But even Costner can suffer a total eclipse of the star. Last year Columbia Pictures sent him to Mexico, gave him a pretty woman and a passion to ride after and called the movie Revenge. For Columbia, the only revenge was Montezuma's: the picture went down the commode in a flash. It stumbled to a $15 million gross, less than a tenth of what Dances with Wolves or Robin Hood: Prince of Thieves will have earned in North American theatrical release.

Which proves the twin tenets that feed Hollywood's glory and gloom: 1) there is such a thing as star power; 2) there is no such thing as guaranteed star power.
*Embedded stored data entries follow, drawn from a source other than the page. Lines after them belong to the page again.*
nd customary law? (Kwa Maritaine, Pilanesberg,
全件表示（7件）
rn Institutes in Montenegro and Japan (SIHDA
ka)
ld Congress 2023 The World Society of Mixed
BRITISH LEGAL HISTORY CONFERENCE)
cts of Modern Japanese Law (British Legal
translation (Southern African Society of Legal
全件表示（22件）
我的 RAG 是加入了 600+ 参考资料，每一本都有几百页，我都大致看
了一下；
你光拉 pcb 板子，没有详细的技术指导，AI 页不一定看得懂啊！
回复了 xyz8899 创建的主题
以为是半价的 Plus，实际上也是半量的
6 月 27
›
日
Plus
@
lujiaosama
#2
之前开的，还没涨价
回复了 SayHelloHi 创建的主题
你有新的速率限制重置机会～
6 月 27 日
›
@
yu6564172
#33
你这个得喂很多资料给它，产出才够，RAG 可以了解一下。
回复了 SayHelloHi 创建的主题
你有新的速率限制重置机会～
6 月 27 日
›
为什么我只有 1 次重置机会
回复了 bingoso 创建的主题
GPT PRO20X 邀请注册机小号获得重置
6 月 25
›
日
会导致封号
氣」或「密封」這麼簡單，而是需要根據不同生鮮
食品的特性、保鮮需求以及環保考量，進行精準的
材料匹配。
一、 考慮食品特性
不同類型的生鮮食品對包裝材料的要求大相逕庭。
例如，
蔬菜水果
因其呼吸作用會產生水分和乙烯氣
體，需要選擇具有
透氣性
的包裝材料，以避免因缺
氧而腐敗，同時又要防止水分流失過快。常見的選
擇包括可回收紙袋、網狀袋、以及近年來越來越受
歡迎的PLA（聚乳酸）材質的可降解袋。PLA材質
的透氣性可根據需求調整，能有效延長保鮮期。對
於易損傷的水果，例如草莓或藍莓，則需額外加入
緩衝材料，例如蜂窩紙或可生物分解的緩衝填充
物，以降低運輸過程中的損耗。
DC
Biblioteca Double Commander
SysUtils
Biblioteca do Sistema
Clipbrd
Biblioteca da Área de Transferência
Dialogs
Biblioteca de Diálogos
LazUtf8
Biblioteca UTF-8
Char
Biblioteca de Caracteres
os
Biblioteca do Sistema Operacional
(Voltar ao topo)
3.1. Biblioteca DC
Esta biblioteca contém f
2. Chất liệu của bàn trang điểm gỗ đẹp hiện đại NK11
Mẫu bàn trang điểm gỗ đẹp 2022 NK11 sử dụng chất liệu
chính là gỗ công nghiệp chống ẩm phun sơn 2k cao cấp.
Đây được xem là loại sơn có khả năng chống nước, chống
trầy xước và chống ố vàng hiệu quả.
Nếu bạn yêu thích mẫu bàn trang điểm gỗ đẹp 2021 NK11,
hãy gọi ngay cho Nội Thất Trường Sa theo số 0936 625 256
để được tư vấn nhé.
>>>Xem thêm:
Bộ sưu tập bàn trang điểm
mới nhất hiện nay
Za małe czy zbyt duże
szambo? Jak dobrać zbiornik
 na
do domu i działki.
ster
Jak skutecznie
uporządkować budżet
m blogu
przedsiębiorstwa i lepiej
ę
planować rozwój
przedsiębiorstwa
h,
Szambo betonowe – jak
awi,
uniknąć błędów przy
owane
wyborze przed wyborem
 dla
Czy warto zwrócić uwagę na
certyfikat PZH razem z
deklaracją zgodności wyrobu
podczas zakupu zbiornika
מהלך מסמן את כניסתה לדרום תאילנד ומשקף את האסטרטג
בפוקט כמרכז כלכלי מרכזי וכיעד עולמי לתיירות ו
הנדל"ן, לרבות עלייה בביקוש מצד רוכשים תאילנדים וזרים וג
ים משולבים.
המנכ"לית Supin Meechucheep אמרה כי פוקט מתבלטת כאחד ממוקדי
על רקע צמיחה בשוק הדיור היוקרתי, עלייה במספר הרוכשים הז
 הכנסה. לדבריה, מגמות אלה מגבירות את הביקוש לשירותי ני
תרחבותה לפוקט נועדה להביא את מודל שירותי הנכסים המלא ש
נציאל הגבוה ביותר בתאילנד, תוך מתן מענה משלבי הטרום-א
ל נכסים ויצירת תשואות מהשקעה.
This summer's films offer support for both truisms. The two megahits are from the two biggest stars: Costner's Robin Hood ($140 million so far) and Arnold Schwarzenegger's Terminator 2: Judgment Day ($160 million). With City Slickers ($105 million), Billy Crystal has demonstrated that a comedian, savvily shaping projects to suit both him and a large audience, can share the spotlight with two cranky studs. But the season's major flop is Dying Young (a pitiful $32 million), from the former Miss Can't-Miss, Julia Roberts. "They said Julia Roberts could open any film," notes Martin Grove, industry analyst for the Hollywood Reporter, referring to a star's ability to lure sizable audiences on a movie's first weekend. "They said she could open a phone book. Dying Young proved they were wrong."

What Dying Young really proved is that you don't call a picture Dying Young. The last time they made this movie, a romance about a terminally ill cutie, they were smart enough to call it Love Story. Roberts' rapid ascendancy taught Hollywood that she could sell innocence, glamour, pluck. But not even the movies' most reliable female star since Doris Day could peddle leukemia -- particularly not to a summertime audience that wants only the bad guys to die. So Dying Young did just that, and Roberts' pristine rep got terminated too.

Her roller-coaster career curve is hardly unique. With the exception of a macho-arts maven like Steven Seagal, whose films routinely pick up an easy $40 million, nearly every modern star's box-office graph zigzags as wildly as an Axl Rose delta gram. Robert Redford and Clint Eastwood have dominated movies for a quarter-century, but their latest pictures have played in empty theaters. Robert De Niro, the most admired actor in films, went a decade after The Deer Hunter (1978) without a hit. Then he appeared in three commercial successes: GoodFellas, Awakenings, Backdraft. When Bruce Willis flexed his pecs through two Die Hard melodramas and gave voice to the Look Who's Talking hits, he had to be hot; each pair of films grossed close to $200 million. Then he fell off the table with The Bonfire of the Vanities, Mortal Thoughts and Hudson Hawk. Look who's flopping.